When I say “sample-centric,” I mean exactly that: These tracks live (or die) based on the listener's reception of the samples used in the construction. “Miles,” the record's opener, is a jazzy number whose title and tenor indicate a debt to Mr. Davis, but something about the samples used doesn't work for me — the melodies seem to clash. A firm “pass” for me.

But Sano turns that right around with “Blue,” another jazzy tune (and Davis reference — as in Kind Of …). Simply gorgeous, it begins with chugging, polyrhythmic percussion, soon giving way to a beautiful, mesmerizing saxophone sample that seems to drift endlessly, disappearing into thin air. It's everything I wanted “Miles” to be.

Then comes “Varna” — a completely different beast, built from samples of Eastern chant, tribal percussion, and singing bowls. It forgoes the lighthearted feel of the other tracks and builds to an enormous, colossal climax, mirroring the rituals its samples are sourced from. While “Miles” and “Blue” are firmly house cuts, “Varna” feels like full-throttle psychedelic techno, not unlike the searing madness of Rrose. This track alone makes Miles worthy of purchase.

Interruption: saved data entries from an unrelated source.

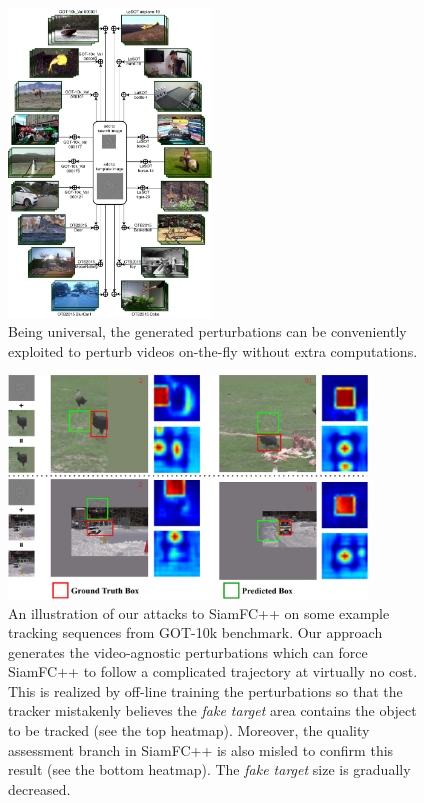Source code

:\documentclass[journal]{IEEEtran}
\begin{document}
\begin{figure}[t]
  \centering
  \includegraphics[width=0.48\textwidth]{images_imperceptible/UAP.pdf}
  \caption{Being universal, the generated perturbations can be conveniently exploited to perturb videos on-the-fly without extra computations.} 
  \label{fig:UAP}
\end{figure}

\begin{figure}[t]
  \centering
  \includegraphics[width=0.85\textwidth]{images_imperceptible/1_v8.pdf}
  \caption{An illustration of our attacks to SiamFC++ on some example tracking sequences from GOT-10k benchmark. Our approach generates the video-agnostic perturbations which can force SiamFC++ to follow a complicated trajectory at virtually no cost. This is realized by off-line training the perturbations so that the tracker mistakenly believes the \textit{fake target} area contains the object to be tracked (see the top heatmap). Moreover, the quality assessment branch in SiamFC++ is also misled to confirm this result (see the bottom heatmap). The \textit{fake target} size is gradually decreased.} 
  \label{fig:1}
\end{figure}
\end{document}
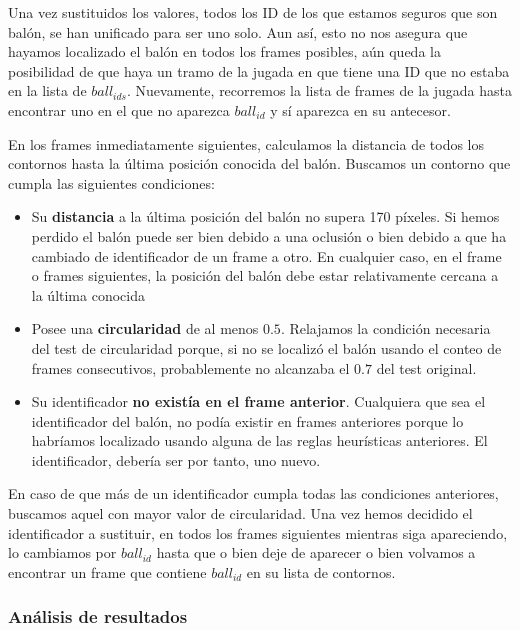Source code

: Una vez sustituidos los valores, todos los ID de los que estamos seguros que son balón, se han unificado para ser uno solo. Aun así, esto no nos asegura que hayamos localizado el balón en todos los frames posibles, aún queda la posibilidad de que haya un tramo de la jugada en que tiene una ID que no estaba en la lista de $ball_{ids}$. Nuevamente, recorremos la lista de frames de la jugada hasta encontrar uno en el que no aparezca $ball_{id}$ y sí aparezca en su antecesor. 

En los frames inmediatamente siguientes, calculamos la distancia de todos los contornos hasta la última posición conocida del balón. Buscamos un contorno que cumpla las siguientes condiciones:
\begin{itemize}
  \item Su \textbf{distancia} a la última posición del balón no supera 170 píxeles. Si hemos perdido el balón puede ser bien debido a una oclusión o bien debido a que ha cambiado de identificador de un frame a otro. En cualquier caso, en el frame o frames siguientes, la posición del balón debe estar relativamente cercana a la última conocida
  \item Posee una \textbf{circularidad} de al menos $0.5$. Relajamos la condición necesaria del test de circularidad porque, si no se localizó el balón usando el conteo de frames consecutivos, probablemente no alcanzaba el $0.7$ del test original.
  \item  Su identificador \textbf{no existía en el frame anterior}. Cualquiera que sea el identificador del balón, no podía existir en frames anteriores porque lo habríamos localizado usando alguna de las reglas heurísticas anteriores. El identificador, debería ser por tanto, uno nuevo.
\end{itemize}

En caso de que más de un identificador cumpla todas las condiciones anteriores, buscamos aquel con mayor valor de circularidad. Una vez hemos decidido el identificador a sustituir, en todos los frames siguientes mientras siga apareciendo, lo cambiamos por $ball_{id}$ hasta que o bien deje de aparecer o bien volvamos a encontrar un frame que contiene $ball_{id}$ en su lista de contornos. 

\subsubsection*{Análisis de resultados}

Nocturne Belle by Mark Slee; Manjumasi

Manjumasi is a brand new San Francisco-based label, a collaborative effort between Atish Mehta and Mark Slee. Their sound hinges on a kind of easy-going, melodic, distinctly Californian take on house music, rooted in Burning Man and its imitators like Desert Hearts. Accordingly, I listened to Slee's debut release on the label expecting a certain “Burner sound.” I got what I expected — plus a complete surprise.

The EP opens with its eponymous track. Here, my expectations were met: The central motif is a lilting, delicate, twee-sounding chime melody, which I imagine many will find a conveyor of good vibes on the dancefloor. It's definitively not for me, though — it feels sappy and insincere to my ears.

Two remixes follow: Tim Green's is unremarkable, whereas Patlac's does away with the twee melody and replaces it with a hypnotic acid squiggle — that's my style.

Then came the surprise, “Nacht Zwei.” It begins with a pulsing bassline groove and phased hand drums, and soon adds a shimmering crystalline melody, texturally similar to “Nocturne” but its polar opposite in sentiment and vibe. The result is an imposing heavyweight tune with underground techno DNA in its veins — a proper banger.

Music aside, Nocturne Belle is masterfully engineered; not a single element feels unnecessary, and the sense of space in all four tracks is truly remarkable. “Nocturne” may leave non-Burners unsatisfied, but “Nacht” is warehouse techno par excellence.